Not only do building products companies know about the downturn in the housing market firsthand, but many of them are also dealing with a tighter credit market. 

Mary Anna Oldaker is office manager for Butcher-Layfield Lumber Co. in Weston, W.Va., and she says that the credit crunch has slowed down customer purchases by 10 percent.

“We have some customers who are not paying, some are one month late, while 65 percent are still current,” she says. “It has [also] slowed down our buying because cash flow must be watched.”

Mark Pratt is facing similar struggles in Canada.
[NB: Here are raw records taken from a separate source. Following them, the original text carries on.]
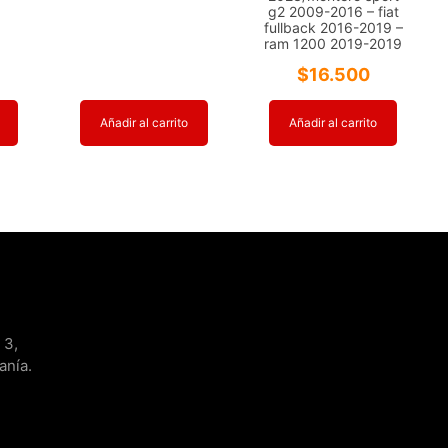
g2 2009-2016 – fiat
fullback 2016-2019 –
ram 1200 2019-2019
$
16.500
Añadir al carrito
Añadir al carrito
 3,
anía.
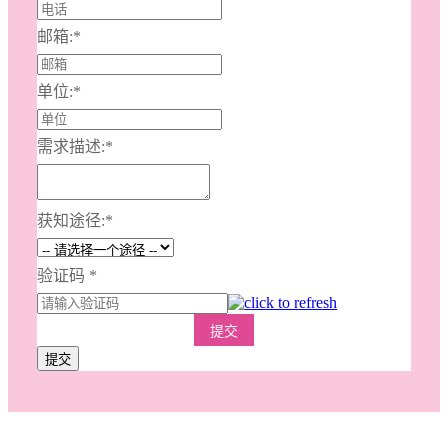
邮箱:
*
单位:
*
需求描述:
*
获知途径:
*
验证码
*
提交
提交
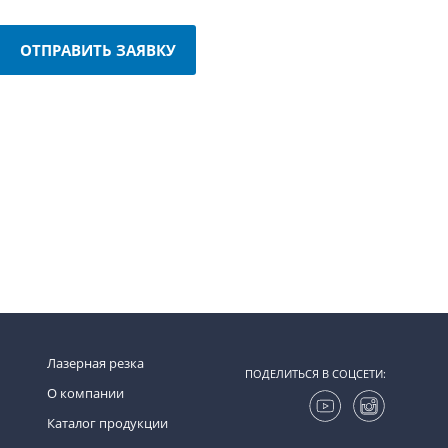
ОТПРАВИТЬ ЗАЯВКУ
Лазерная резка
ПОДЕЛИТЬСЯ В СОЦСЕТИ:
О компании
Каталог продукции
Pratt is president of Mill Bay Sales & Marketing Inc. in Mill Bay, British Columbia.

Pratt says business if off approximately 50 percent. “Customers are paying on average 60-90 days, but in normal circumstances it would be 10-30 days,” he says. 

It’s Not All Bad
Other building product companies don’t seem to be as affected.
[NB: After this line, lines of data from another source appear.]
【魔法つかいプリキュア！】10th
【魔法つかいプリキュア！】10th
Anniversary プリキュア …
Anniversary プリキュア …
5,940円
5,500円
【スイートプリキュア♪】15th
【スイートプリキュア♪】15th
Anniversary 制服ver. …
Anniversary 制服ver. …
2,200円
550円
Peter Vredenburgh, president of Vredenburgh Lumber Co. in Beardstown, Ill., says that his company has been very busy since late summer and it hasn’t slowed down.
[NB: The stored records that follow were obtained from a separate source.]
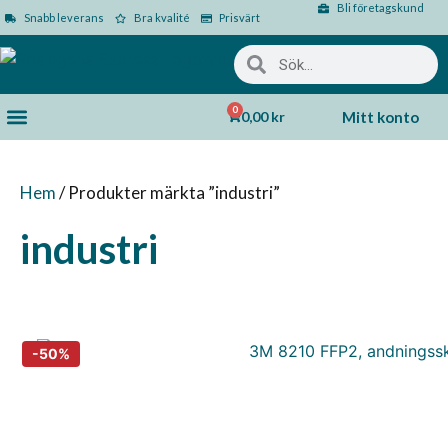
Bli företagskund
Snabb leverans
Bra kvalité
Prisvärt
0
0,00
kr
Mitt konto
Hem
/ Produkter märkta ”industri”
industri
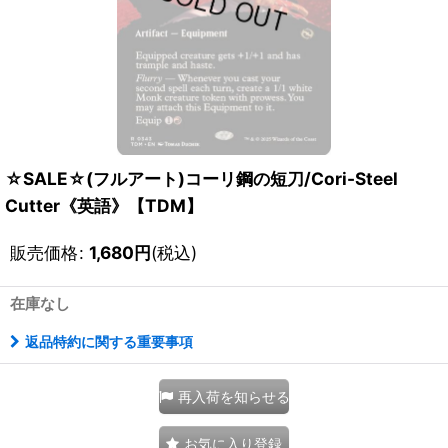
☆SALE☆(フルアート)コーリ鋼の短刀/Cori-Steel
Cutter《英語》【TDM】
販売価格
:
1,680
円
(税込)
在庫なし
返品特約に関する重要事項
再入荷を知らせる
お気に入り登録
He does admit that his company has a number of customers that have slowed down in their payments. 

“We have a number of slow pays already, and a few good ones are slowing down, so I guess … it’s taking a toll,” he says. “I have a lot more people wanting to open accounts, and we are very selective and are turning down a lot of them.”

Les Stenerson, president of Stenerson Lumber in Moorhead, Minn., also says that his company hasn’t been too affected by the credit crunch.“

As a company, we are blessed to be in a good cash position and have little need for borrowed working capital,” he says. “However, I have raised concerns with our banks and have been assured that there is plenty of money available should the need arise. Banks in this area are wondering where this information is coming from that tells the media and the public that there is no money available for banks to lend.”

Stenerson adds that his area in Minnesota has been insulated from the extreme highs and lows of the homebuilding market. “We have worked hard to help our customers be smarter business people and manage their cash and credit lines. We have a dedicated credit manager with 20-plus years of banking experience that has kept us on track,” he says.

Some Good Guidance
Vredenburgh has the following advice for other building product companies. 

“As usual, watch expenses, do more outside small jobs for little old ladies (now that we have time), and be careful of new charge accounts,” he says.

Oldaker says she advises that other companies watch their cash flow and keep on top of their charge sales.

Pratt says to concentrate on core business and customer service. “We are not doing any pioneering at present. We are keeping inventories at the lowest possible levels to service our market,” he says.

He also advises that companies should reduce debt if possible. “Watch your receivables carefully. Don’t panic.”

Stenerson says that companies should be realistic about the situation and maintain a positive attitude. “Go after every sale and think ‘outside the box’ more than ever before.”

Stenerson’s company made a written plan years ago, “Steps for Economic Downturn,” and reviewed it with all of its key people and acted on it promptly and responsibly.